I had a conversation today about the curse of dimensionality and ended up pulling out ESL as a resource for some more talk on this. In there I found a great little derivation that both seems ridiculously complicated on its face (it sounds complicated), has deep practical implications, and can be done entirely with facts you learn in an intro probability and statisitcs course.

The problem is this: Suppose you are sampling data points from a p-dimensional unit-ball centered at the origin, and points are uniformly distributed within this ball. The question is, for successive samplings of N points from this ball, what is the median minimum radial distance of the points? That is, if you draw N points one of them is nearest to the origin. If you do this draw many times, what is the median value for these nearest points.

If I was a textbook writer I would tackle this problem linearly but I'm not, so I'm going to trace my circuitous route to the answer. I'm playing a little fast and loose with notation, but hopefully this is a pretty clear sketch of how to get from A to B.

First off this median-minimum thing. That is finding the median value of the 1st order statistic for the N radial distances. Ignore for now how I'm going to get those radial distances. What is the median value of *any* 1st order statistic?

Straight out of my undergrad stats textbook, the pdf of the 1st order statistic for some sample of N random variables $X_{i}$ (with pdf *f(x)* and cdf *F(x)*) is:

$$ f_{Xmin}(x) = N \left(1 - F(x) \right)^{N-1} f(x) $$

We know that the median is defined as the point *x* s.t. $ P(X \le x) = \frac{1}{2} $, so:

$$ \frac{1}{2} = \int \limits_0^{x} f_{Xmin}(x') dx' = \int \limits_0^{x} N \left(1 - F(x') \right)^{N-1} f(x') dx' = - \left( 1 - F(x) \right)^{N} $$

Or in terms of the radii R, I just need to solve the following for r and I'm done. $$ 1 - \left( \frac{1}{2} \right)^{\frac{1}{N}} = F_{R}(r) $$

Which means I need to know what the is cdf for R, the radial distance to a random point in the ball (I don't care at all how to get the angular distribution in this case). This is pretty easy it turns out, since we want the probability of a point being within any differential hypercube to be the same throughout the ball (uniformly distributed) things conveniently cancel and we end up with..
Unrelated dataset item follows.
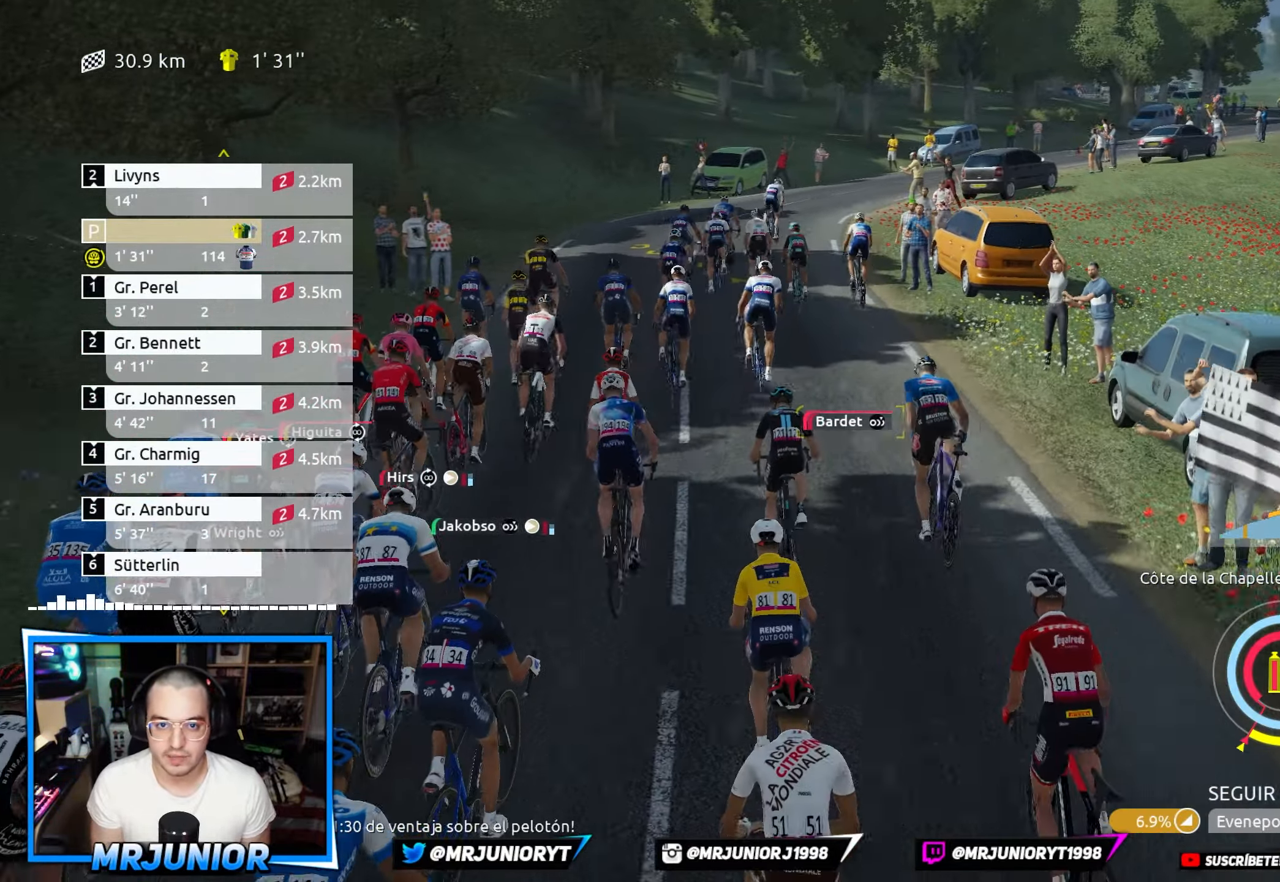
{"buttons": ["R2"], "left_stick": "center", "right_stick": "center", "events": []}
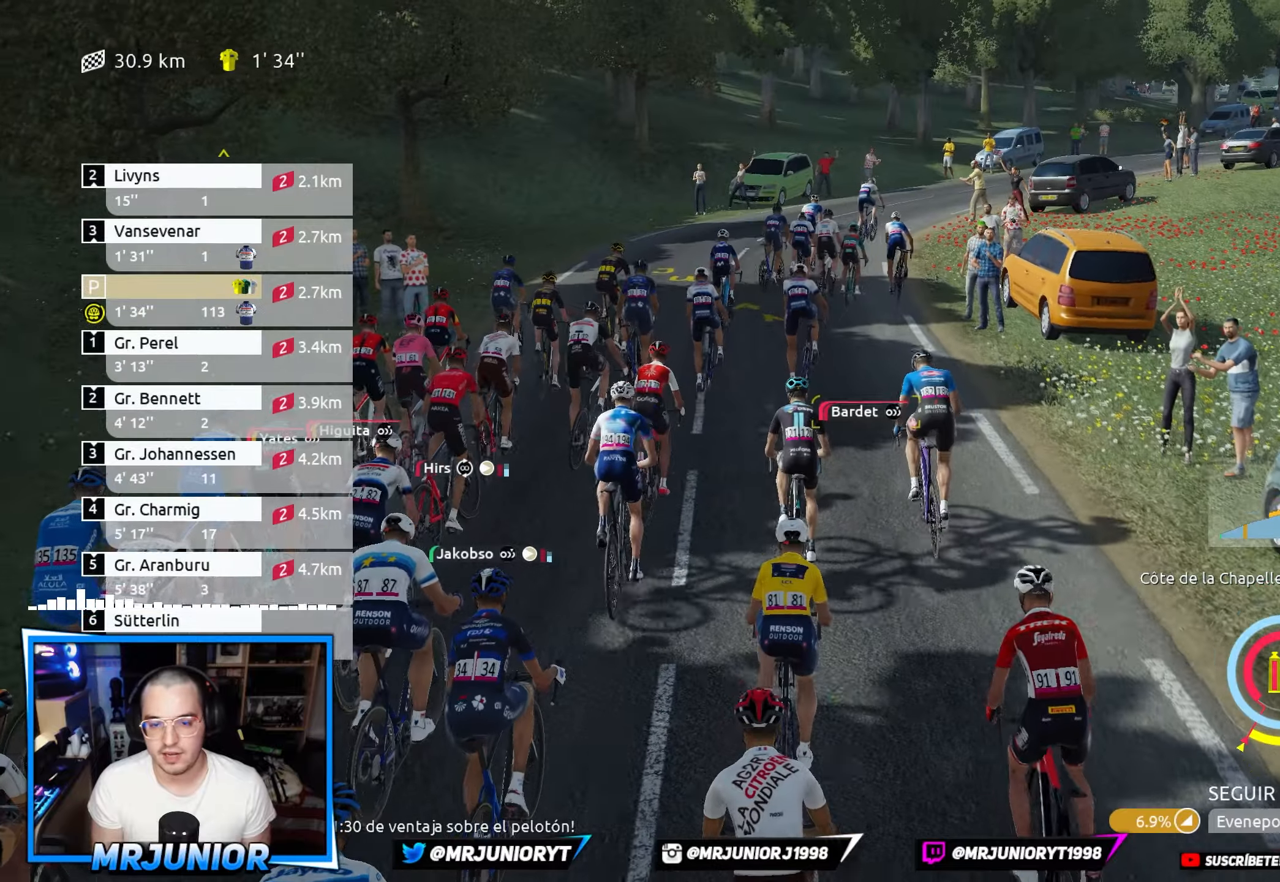
{"buttons": ["R2"], "left_stick": "center", "right_stick": "center", "events": [[150, "left_stick", "right"], [284, "left_stick", "center"]]}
$$ R^{p} \sim U(0,1) $$ $$ F_{R}(r) = r^{p} $$

So plugging in and solving for r, we end up with: $$ r = \left( 1 - \left( \frac{1}{2} \right)^{\frac{1}{N}} \right)^{\frac{1}{p}} $$

This is exciting, as *p* gets large *r*, the median distance to the nearest point, goes to 1 or the edge of the ball. In high dimensional space most points end up being near and edge. Like I said you find a deep and interesting result after tossing together some intro level prob.